In the decade following GE’s acquisition of American Marconi, the radio business boomed. In 1921, 75,000 people in the U.S. listened to radio. By 1929, that figure was 40 million. Over this period, the retail value of radios sold in the country rose from $5 million to $650 million. GE, which manufactured radio equipment and operated the National Broadcasting Corporation (NBC), prospered. However, the bonanza was short-lived for GE. In 1932, the Justice Department began investigating the company’s dominance of the radio industry after competitors complained that they couldn’t access RCA’s patents at any price. GE quickly settled the lawsuit by agreeing to spin out RCA as an independent company.
The divestiture of RCA proved only a minor setback as GE transformed itself from an electrical equipment company to a diversified industrial business. The company became the world’s largest consumer appliance manufacturer. Its refrigerators, stoves, washing machines, dishwashers, and televisions revolutionised people’s lives. GE also emerged as a healthcare pioneer, introducing a range of medical diagnostic equipment including X-ray imaging and electrocardiograph machines. Building on its experience developing turbochargers for the Air Force, GE entered the aviation industry, eventually becoming a leading supplier of jet engines. In the first half of the twentieth century, GE became a driving force behind America’s economic and social progress.
General Electric's expansion was reflected in its financial performance. Revenue reached $415 million in 1929 with profits of $49 million. After weathering the Great Depression, revenue surpassed $1 billion in 1942. By 1950, GE was generating $2 billion in revenue and $173 million in profits. Just as importantly, management shared this financial success with employees. Like many American companies of the era, GE took pride in looking after its workers. The company established a profit-sharing plan for all employees with more than one year of service and implemented a suggestion scheme that rewarded good ideas. GE also provided life insurance and pension plans and even assisted employees with home purchases. GE’s compassionate employment policies earned the company its nickname: "Generous Electric."
General Electric continued to flourish after World War II. By 1973, revenue had reached $11 billion. That year, Englishman Reg Jones became GE’s new CEO and Chairman.
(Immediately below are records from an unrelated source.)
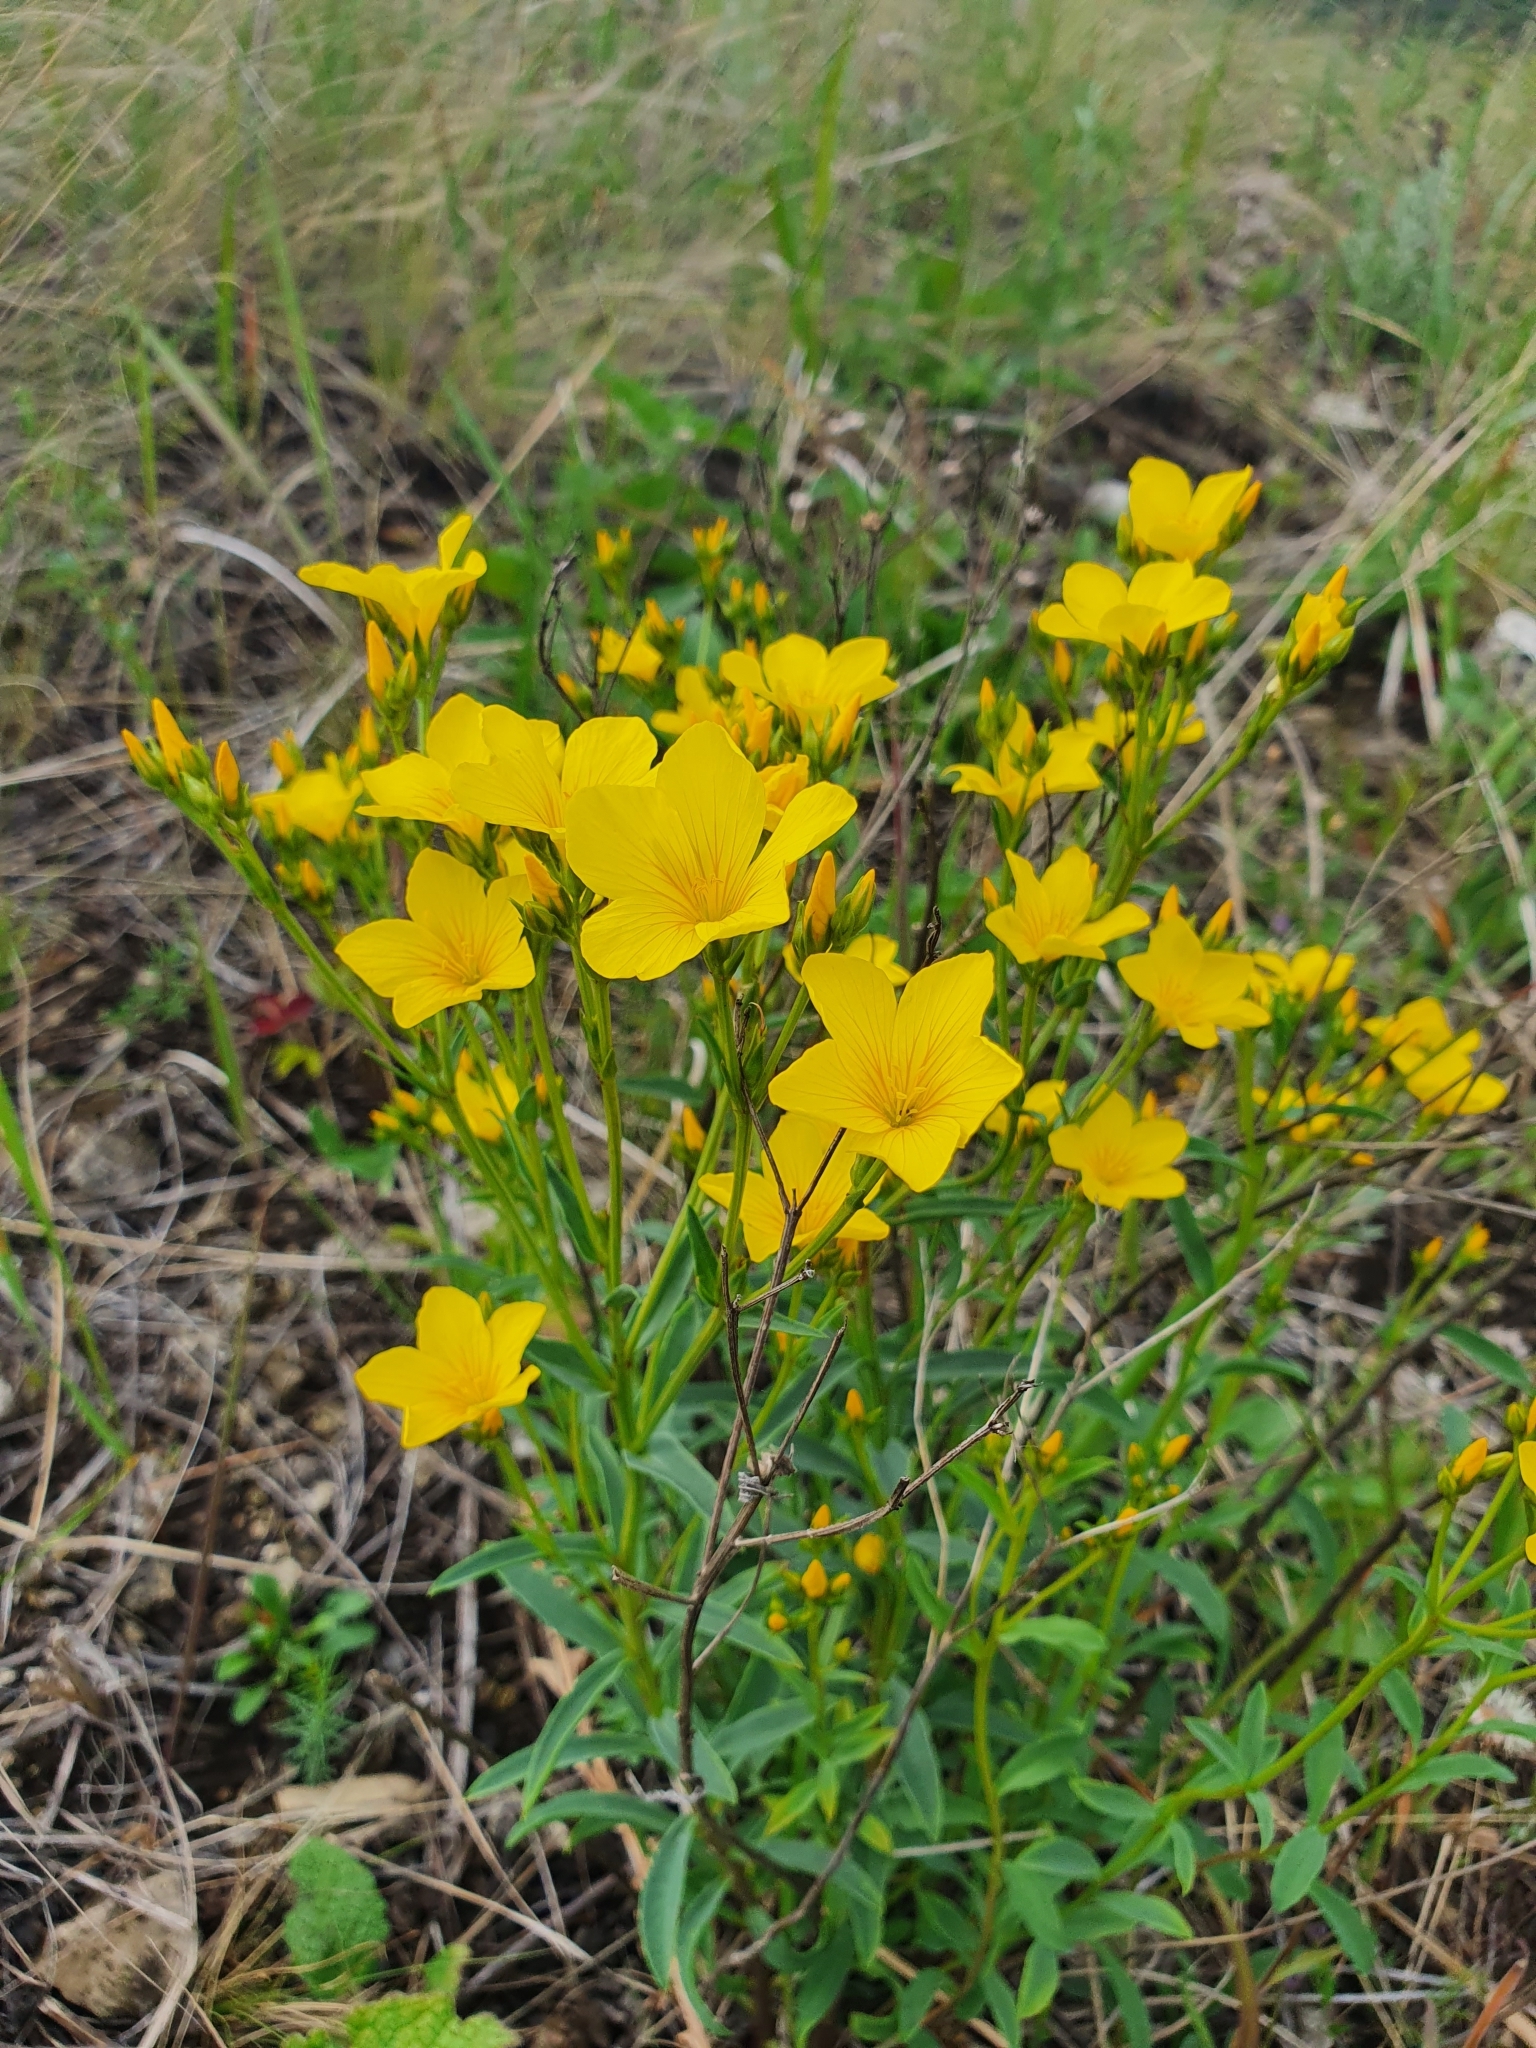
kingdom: Plantae
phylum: Tracheophyta
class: Magnoliopsida
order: Malpighiales
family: Linaceae
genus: Linum
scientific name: Linum ucranicum
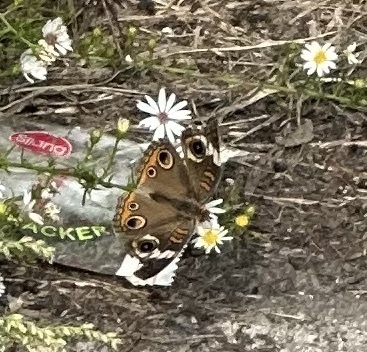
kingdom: Animalia
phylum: Arthropoda
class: Insecta
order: Lepidoptera
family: Nymphalidae
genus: Junonia
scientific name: Junonia coenia
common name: Common buckeye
Jones coined the phrase The Benign Cycle of Power, describing how the growth of GE’s appliance business created more demand for electricity, necessitating more generators, turbines, and distribution equipment. This, in turn, drove GE to develop more products that consumed electricity, creating a virtuous cycle of growth. Yet Jones’s most significant legacy came at the end of his tenure when he appointed Jack Welch—then a young and relatively unknown executive—as GE’s next CEO and Chairman. That decision would ultimately transform GE and reshape many people’s view of capitalism itself.